TEXTO DE LECTURA:
· · ·
El verdadero origen de la chacarera no es el que te contaron

El verdadero origen de la chacarera no es el que te contaron

La versión popular dice que la chacarera "nació sola", como una expresión espontánea del campo santiagueño que se transmitió de generación en generación sin intervención de nadie. Es una versión bonita, pero incompleta. La realidad documentada es más concreta, y tiene nombre, apellido y una fecha exacta.

Ese nombre es Andrés Chazarreta, maestro e investigador santiagueño nacido en 1876. Su trabajo como inspector escolar lo llevó a recorrer el monte y recopilar, durante años, la música y las danzas que se tocaban en patios y fogones del norte argentino: chacareras, zambas, gatos, vidalas. Se le atribuyen alrededor de 395 obras registradas entre recopilaciones y composiciones propias, en una época en la que buena parte de la élite urbana consideraba esa música "menor" o directamente "bárbara".

El momento clave llegó en marzo de 1921, cuando Chazarreta llevó a su Compañía de Arte Nativo al Teatro Politeama de Buenos Aires. Fue la primera vez que ese repertorio se presentó de manera formal ante el gran público porteño, y ese debut es considerado el punto de partida de la proyección nacional del folklore argentino tal como lo conocemos hoy.

Un ejemplo del trabajo de rescate de Chazarreta es la "Zamba de Vargas", una pieza anónima ligada a la Batalla de Pozo de Vargas (1867) que se transmitió de forma oral durante décadas hasta que él la documentó, alrededor de 1900. Sin ese trabajo de recopilación, buena parte de lo que hoy llamamos "folklore tradicional" probablemente se hubiera perdido.

La chacarera no "nació sola": alguien tuvo que caminar el monte, escuchar a los músicos populares y decidir que esa música merecía un escenario. Ese alguien fue santiagueño.
· · ·
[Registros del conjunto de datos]
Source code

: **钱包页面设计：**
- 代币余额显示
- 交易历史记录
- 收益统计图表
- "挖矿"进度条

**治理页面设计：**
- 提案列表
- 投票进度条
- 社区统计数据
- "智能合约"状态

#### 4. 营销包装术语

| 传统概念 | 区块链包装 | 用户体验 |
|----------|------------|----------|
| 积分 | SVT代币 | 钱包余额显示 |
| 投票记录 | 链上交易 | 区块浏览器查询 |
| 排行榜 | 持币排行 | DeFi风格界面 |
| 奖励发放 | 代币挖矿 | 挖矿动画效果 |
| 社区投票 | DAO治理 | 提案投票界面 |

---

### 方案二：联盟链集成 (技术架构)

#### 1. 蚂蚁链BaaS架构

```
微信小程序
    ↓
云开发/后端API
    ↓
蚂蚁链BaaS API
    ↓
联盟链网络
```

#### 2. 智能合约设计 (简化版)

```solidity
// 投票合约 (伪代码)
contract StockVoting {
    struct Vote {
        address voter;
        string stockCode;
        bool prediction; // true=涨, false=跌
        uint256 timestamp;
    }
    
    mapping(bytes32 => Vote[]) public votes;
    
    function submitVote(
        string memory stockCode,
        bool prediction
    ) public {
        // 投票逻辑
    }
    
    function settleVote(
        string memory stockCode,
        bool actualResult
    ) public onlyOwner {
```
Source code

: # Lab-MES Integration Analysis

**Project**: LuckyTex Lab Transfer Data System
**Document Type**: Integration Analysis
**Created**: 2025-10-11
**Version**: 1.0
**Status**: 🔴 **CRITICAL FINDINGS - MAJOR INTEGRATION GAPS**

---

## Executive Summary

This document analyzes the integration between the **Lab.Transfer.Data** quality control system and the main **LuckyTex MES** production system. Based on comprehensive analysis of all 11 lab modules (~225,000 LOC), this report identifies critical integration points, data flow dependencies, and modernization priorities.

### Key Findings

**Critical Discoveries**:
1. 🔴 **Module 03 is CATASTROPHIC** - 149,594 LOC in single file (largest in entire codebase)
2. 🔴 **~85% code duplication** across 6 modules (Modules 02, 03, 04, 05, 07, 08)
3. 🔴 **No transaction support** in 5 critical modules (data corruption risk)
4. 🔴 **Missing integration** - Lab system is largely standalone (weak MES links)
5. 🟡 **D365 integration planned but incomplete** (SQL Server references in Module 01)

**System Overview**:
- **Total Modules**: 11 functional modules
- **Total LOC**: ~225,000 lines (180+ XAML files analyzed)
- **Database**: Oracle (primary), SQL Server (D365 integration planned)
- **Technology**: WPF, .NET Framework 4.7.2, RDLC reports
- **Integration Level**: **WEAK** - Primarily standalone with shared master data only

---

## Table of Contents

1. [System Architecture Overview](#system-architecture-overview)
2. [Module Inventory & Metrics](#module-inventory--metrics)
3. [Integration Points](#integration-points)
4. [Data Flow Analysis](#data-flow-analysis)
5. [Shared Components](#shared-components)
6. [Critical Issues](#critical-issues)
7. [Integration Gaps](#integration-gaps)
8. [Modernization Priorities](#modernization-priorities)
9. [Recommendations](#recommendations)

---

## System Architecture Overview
· · ·
CONSIGNAS DEL EJERCICIO:
- A) Explica en una a tres oraciones por qué el texto sobre el origen de la chacarera considera clave el debut de marzo de 1921 en el Teatro Politeama.
- B) Resume en dos oraciones el texto sobre el origen de la chacarera.

RESPUESTAS:
- A) Ese debut fue la primera vez que el repertorio recopilado por Chazarreta se presentó de manera formal ante el gran público porteño. Por eso se lo considera el punto de partida de la proyección nacional del folklore argentino tal como se lo conoce hoy.

- B) La chacarera no "nació sola": el maestro e investigador santiagueño Andrés Chazarreta recorrió el monte durante años y recopiló la música y las danzas del norte argentino, como la "Zamba de Vargas". En marzo de 1921 llevó ese repertorio al Teatro Politeama de Buenos Aires, y ese debut se considera el punto de partida de la proyección nacional del folklore argentino.